» REQUIREMENT A: Quote the passage of the article on the converging PC and smartphone industries from "Smartphones have long" up to and including "other mobile platforms.", word for word.

[[ DOCUMENT EXCERPT, beginning ]]

PCR looks at the converging PC and smartphone industries

The big three

Smartphones have long commanded the majority of investment and development in the mobile phone industry, since they represent the most advanced sub-sector of the market. But more recently the devices have fallen under the wing of the PC industry, with firms such as Dell, Microsoft and Acer all pouring cash into their respective projects, alongside other mobile platforms.

This represents a change in dynamic from how the PC market has traditionally evolved. Rather than a constant arms race to get faster and more powerful equipment out as quick as possible, the focus in this area tends to be about transposing existing PC functionality into as small a package as possible.

Nokia, which before the influx of smartphones sat comfortably astride the mobile phone industry in Europe, now has reason to fear Apple, HTC and RIM, all of which are gaining ground with their smartphone offerings. The firm has therefore allied itself with the two biggest names in the PC industry – Intel and Microsoft.

Microsoft and Nokia have just launched the first formal product of their alliance, which is essentially a communications platform exclusively developed for Nokia phones. Called Microsoft Communicator Mobile, the software aggregates and streamlines different ways of getting in touch with your contacts. It’s not groundbreaking in itself – the HTC Sense software does a similar job and includes social networking sites – however, it is the opening volley, and promises to be the first product of many.

“Our engineering teams are hard at work together, as this client shows, and we will have much more coming down the line,” comments Jacob Jaffe, information worker business group lead at Microsoft UK. “Our marketing teams across the globe are also engaged and working together in profiling the benefits of our market solutions. We also share a vision for the future of mobile working with Nokia, and we both want to bring the best productivity experiences to more people across the globe and deliver ground-breaking, enterprise-grade solutions for mobile working that address the current and future needs of mobile professionals.”

[[ DOCUMENT EXCERPT, end ]]
[[ MATERIAL SUPPLIED, beginning ]]

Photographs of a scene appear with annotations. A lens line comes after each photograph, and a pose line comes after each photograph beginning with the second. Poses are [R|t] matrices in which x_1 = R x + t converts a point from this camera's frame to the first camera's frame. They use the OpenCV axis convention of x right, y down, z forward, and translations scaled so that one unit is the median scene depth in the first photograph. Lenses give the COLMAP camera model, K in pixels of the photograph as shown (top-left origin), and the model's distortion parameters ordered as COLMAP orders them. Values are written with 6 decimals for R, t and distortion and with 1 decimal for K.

[[ MATERIAL SUPPLIED, end ]]
[[ MATERIAL SUPPLIED, beginning ]]

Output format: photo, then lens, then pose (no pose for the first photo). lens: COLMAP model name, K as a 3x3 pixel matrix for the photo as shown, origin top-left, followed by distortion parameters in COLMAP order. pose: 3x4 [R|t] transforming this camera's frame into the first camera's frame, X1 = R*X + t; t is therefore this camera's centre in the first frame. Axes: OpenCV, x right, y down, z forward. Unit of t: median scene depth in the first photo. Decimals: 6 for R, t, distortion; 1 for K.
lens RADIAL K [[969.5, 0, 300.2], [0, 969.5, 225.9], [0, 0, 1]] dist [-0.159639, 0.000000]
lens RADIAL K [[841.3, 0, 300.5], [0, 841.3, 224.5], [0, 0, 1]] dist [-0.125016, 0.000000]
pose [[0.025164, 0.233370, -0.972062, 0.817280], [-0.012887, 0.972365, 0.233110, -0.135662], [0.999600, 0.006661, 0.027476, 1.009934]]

[[ MATERIAL SUPPLIED, end ]]

» REQUIREMENT B: Print the rows above from the line with "Output format: photo, then" up to and including the line with "0.006661, 0.027476, 1.009934]]", reproducing each line verbatim.

» EXERCISE RESPONSE A:
Smartphones have long commanded the majority of investment and development in the mobile phone industry, since they represent the most advanced sub-sector of the market. But more recently the devices have fallen under the wing of the PC industry, with firms such as Dell, Microsoft and Acer all pouring cash into their respective projects, alongside other mobile platforms.

» EXERCISE RESPONSE B:
Output format: photo, then lens, then pose (no pose for the first photo). lens: COLMAP model name, K as a 3x3 pixel matrix for the photo as shown, origin top-left, followed by distortion parameters in COLMAP order. pose: 3x4 [R|t] transforming this camera's frame into the first camera's frame, X1 = R*X + t; t is therefore this camera's centre in the first frame. Axes: OpenCV, x right, y down, z forward. Unit of t: median scene depth in the first photo. Decimals: 6 for R, t, distortion; 1 for K.
lens RADIAL K [[969.5, 0, 300.2], [0, 969.5, 225.9], [0, 0, 1]] dist [-0.159639, 0.000000]
lens RADIAL K [[841.3, 0, 300.5], [0, 841.3, 224.5], [0, 0, 1]] dist [-0.125016, 0.000000]
pose [[0.025164, 0.233370, -0.972062, 0.817280], [-0.012887, 0.972365, 0.233110, -0.135662], [0.999600, 0.006661, 0.027476, 1.009934]]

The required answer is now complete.